PROBLEM STATEMENT: Look through the listing below for the line with "站住，唯一的缺点是费工，费时" and the line with "Bourse aux jouets à Fontain". Copy both, along with every line between them, exactly and with no pictures.

INPUT MATERIAL:
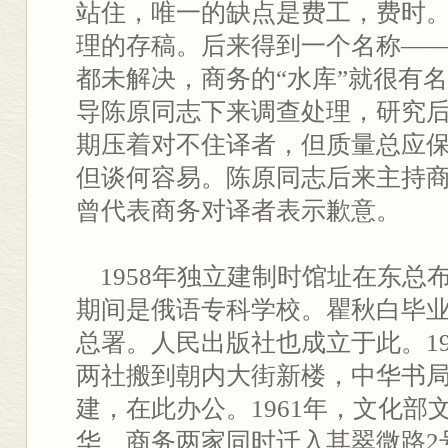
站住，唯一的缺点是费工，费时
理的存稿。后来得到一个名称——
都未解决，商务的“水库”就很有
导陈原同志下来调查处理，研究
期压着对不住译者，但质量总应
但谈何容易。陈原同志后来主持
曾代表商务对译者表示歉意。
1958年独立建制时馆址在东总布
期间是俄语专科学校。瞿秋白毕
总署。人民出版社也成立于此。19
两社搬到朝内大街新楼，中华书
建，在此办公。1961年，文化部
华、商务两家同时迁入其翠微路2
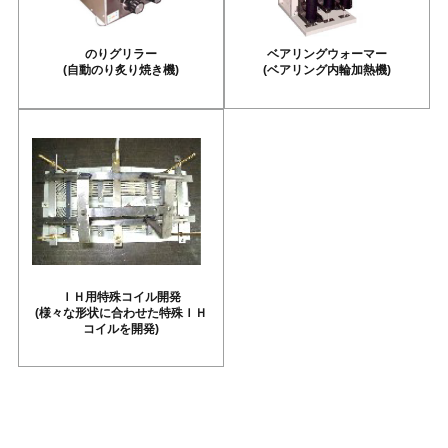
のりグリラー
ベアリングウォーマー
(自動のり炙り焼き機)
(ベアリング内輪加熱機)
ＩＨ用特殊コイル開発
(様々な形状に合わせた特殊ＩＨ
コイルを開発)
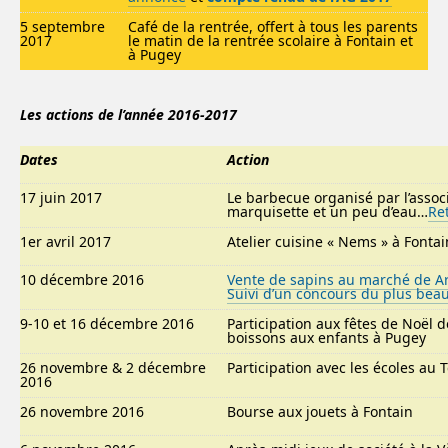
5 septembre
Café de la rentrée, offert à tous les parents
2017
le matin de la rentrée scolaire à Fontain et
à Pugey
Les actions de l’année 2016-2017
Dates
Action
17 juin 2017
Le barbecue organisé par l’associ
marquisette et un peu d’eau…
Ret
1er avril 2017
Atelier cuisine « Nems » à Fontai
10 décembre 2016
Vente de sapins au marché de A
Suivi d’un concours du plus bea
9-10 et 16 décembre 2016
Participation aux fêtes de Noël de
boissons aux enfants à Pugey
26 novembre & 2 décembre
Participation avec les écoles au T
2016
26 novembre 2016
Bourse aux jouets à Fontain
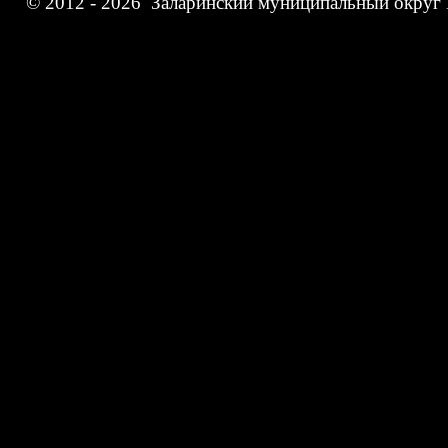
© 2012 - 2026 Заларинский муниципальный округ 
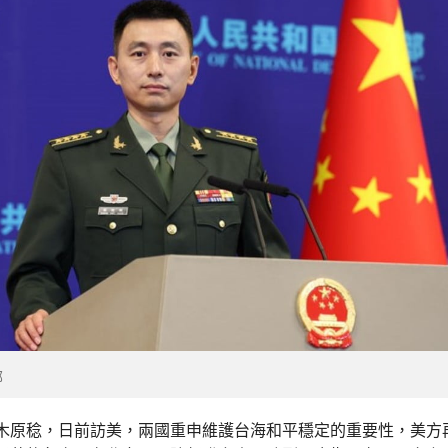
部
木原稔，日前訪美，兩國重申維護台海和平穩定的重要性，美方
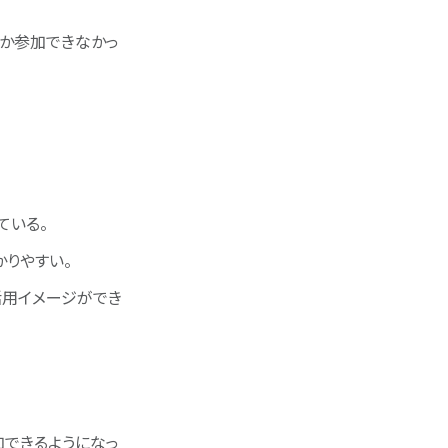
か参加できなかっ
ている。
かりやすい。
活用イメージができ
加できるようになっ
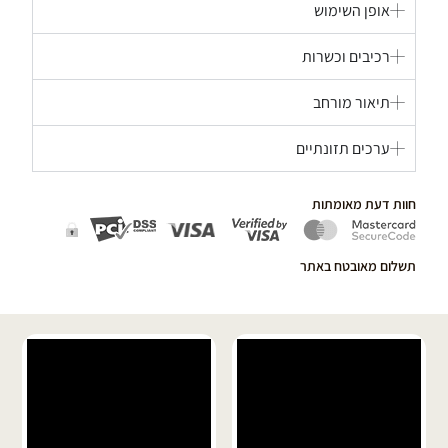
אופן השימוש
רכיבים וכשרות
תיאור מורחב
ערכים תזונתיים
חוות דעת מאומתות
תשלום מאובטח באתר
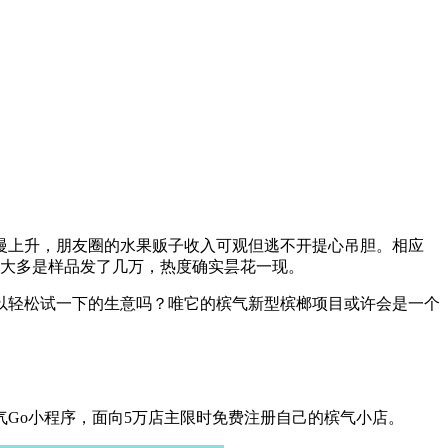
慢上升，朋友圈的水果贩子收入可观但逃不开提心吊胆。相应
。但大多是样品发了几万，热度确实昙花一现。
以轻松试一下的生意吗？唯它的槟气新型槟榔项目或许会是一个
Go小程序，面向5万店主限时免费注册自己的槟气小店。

--

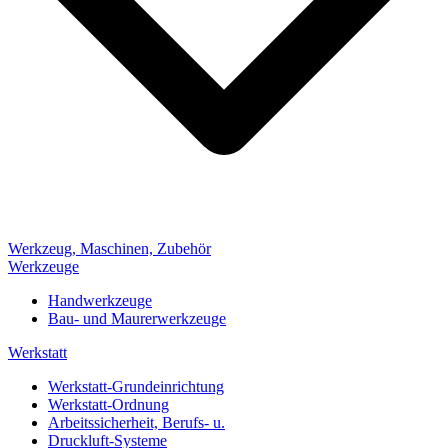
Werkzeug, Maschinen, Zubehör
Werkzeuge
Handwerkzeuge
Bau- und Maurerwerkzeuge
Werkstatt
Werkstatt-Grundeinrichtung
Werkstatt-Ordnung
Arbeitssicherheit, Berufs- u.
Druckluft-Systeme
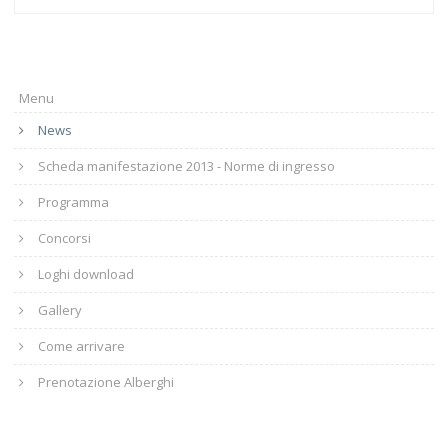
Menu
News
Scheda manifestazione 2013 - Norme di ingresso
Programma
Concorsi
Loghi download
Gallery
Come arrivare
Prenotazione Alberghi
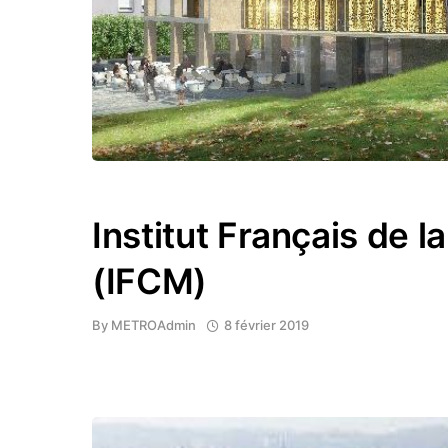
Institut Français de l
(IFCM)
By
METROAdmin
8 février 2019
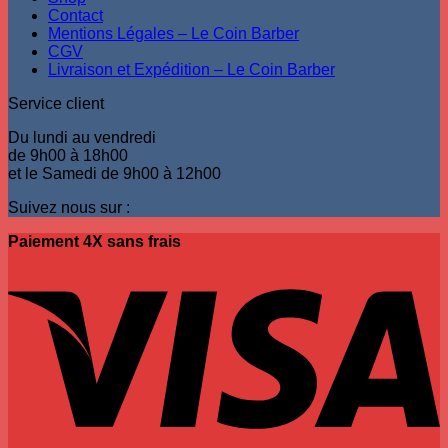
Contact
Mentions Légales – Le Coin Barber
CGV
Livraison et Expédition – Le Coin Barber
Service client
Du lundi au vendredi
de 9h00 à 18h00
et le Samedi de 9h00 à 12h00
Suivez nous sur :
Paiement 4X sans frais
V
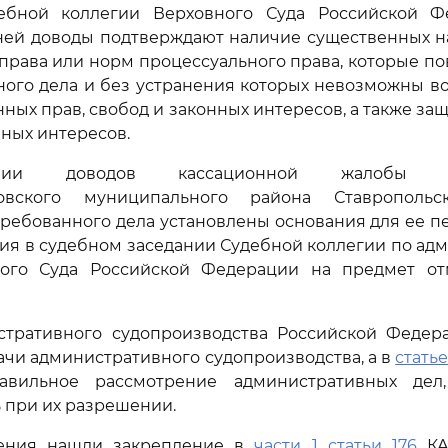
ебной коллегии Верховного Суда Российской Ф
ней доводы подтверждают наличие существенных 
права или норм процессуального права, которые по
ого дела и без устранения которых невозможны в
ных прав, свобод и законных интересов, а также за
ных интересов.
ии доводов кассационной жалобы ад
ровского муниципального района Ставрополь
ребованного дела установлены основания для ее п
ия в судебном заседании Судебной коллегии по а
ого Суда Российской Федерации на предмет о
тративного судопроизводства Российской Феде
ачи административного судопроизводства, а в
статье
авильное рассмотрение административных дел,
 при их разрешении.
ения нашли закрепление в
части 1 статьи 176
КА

...

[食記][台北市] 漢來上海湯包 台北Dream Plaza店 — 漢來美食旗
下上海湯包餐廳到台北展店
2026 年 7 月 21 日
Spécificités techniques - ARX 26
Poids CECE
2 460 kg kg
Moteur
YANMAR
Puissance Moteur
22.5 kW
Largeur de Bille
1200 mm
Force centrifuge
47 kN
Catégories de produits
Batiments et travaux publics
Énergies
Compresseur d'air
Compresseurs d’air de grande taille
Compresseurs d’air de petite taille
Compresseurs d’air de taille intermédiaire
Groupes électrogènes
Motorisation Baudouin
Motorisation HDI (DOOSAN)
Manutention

ANSWER BOX:
站住，唯一的缺点是费工，费时
理的存稿。后来得到一个名称——
都未解决，商务的“水库”就很有
导陈原同志下来调查处理，研究
期压着对不住译者，但质量总应
但谈何容易。陈原同志后来主持
曾代表商务对译者表示歉意。
1958年独立建制时馆址在东总布
期间是俄语专科学校。瞿秋白毕
总署。人民出版社也成立于此。19
两社搬到朝内大街新楼，中华书
建，在此办公。1961年，文化部
华、商务两家同时迁入其翠微路2
のりグリラー
ベアリングウォーマー
(自動のり炙り焼き機)
(ベアリング内輪加熱機)
ＩＨ用特殊コイル開発
(様々な形状に合わせた特殊ＩＨ
コイルを開発)
5 septembre
Café de la rentrée, offert à tous les parents
2017
le matin de la rentrée scolaire à Fontain et
à Pugey
Les actions de l’année 2016-2017
Dates
Action
17 juin 2017
Le barbecue organisé par l’associ
marquisette et un peu d’eau…
Ret
1er avril 2017
Atelier cuisine « Nems » à Fontai
10 décembre 2016
Vente de sapins au marché de A
Suivi d’un concours du plus bea
9-10 et 16 décembre 2016
Participation aux fêtes de Noël de
boissons aux enfants à Pugey
26 novembre & 2 décembre
Participation avec les écoles au T
2016
26 novembre 2016
Bourse aux jouets à Fontain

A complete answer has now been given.